[Records drawn from a dataset]
'''

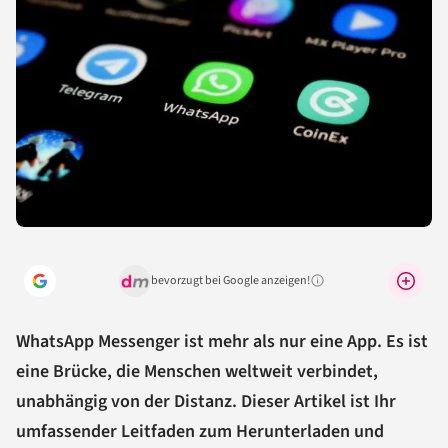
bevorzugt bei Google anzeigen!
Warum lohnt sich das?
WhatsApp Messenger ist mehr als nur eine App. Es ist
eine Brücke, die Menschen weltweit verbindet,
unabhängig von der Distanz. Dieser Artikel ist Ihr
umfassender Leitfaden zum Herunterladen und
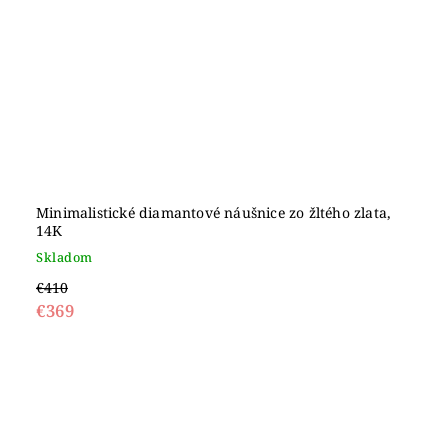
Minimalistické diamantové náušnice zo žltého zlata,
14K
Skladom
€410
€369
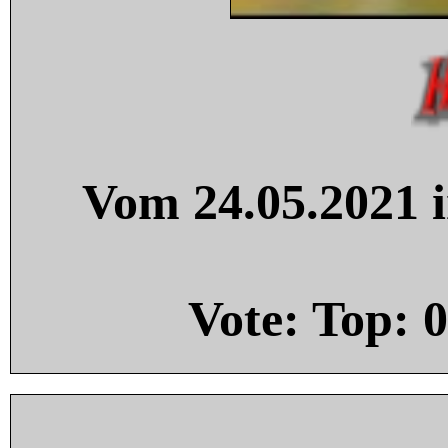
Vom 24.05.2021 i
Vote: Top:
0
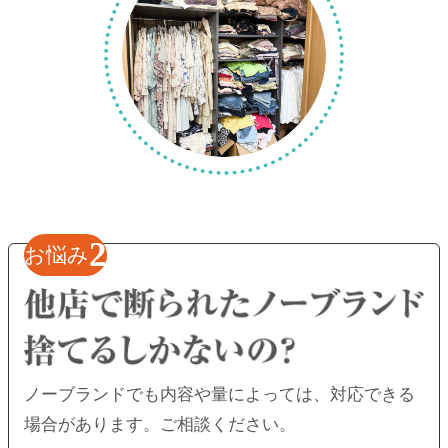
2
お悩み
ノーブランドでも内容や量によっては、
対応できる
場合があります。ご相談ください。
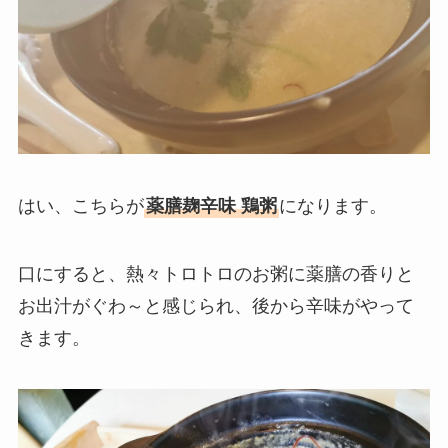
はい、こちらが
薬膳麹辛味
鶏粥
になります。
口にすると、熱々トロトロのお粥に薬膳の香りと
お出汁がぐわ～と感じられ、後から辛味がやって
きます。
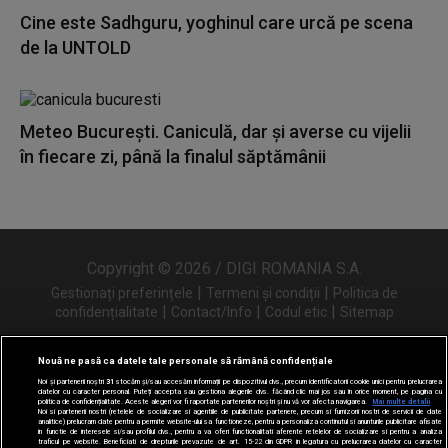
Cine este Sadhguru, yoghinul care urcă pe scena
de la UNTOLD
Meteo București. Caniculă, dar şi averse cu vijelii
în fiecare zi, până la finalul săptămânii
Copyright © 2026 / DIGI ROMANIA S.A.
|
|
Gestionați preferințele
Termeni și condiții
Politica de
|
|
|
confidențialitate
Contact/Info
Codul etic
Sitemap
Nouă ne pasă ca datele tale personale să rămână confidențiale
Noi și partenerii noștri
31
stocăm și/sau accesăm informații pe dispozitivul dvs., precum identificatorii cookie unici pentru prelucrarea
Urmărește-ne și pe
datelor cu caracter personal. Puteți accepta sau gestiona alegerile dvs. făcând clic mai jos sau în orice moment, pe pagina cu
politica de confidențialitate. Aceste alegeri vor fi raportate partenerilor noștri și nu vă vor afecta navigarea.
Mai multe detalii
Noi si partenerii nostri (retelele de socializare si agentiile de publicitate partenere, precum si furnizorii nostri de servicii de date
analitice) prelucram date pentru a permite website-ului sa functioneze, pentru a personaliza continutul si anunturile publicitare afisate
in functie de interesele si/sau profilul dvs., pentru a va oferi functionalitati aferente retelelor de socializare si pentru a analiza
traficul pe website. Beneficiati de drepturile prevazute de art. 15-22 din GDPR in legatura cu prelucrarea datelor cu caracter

'''

_What to do_.
Of all the entries above, how many lines contain "prelucrarea"? Give the number alone.

_Exercise answer_.
2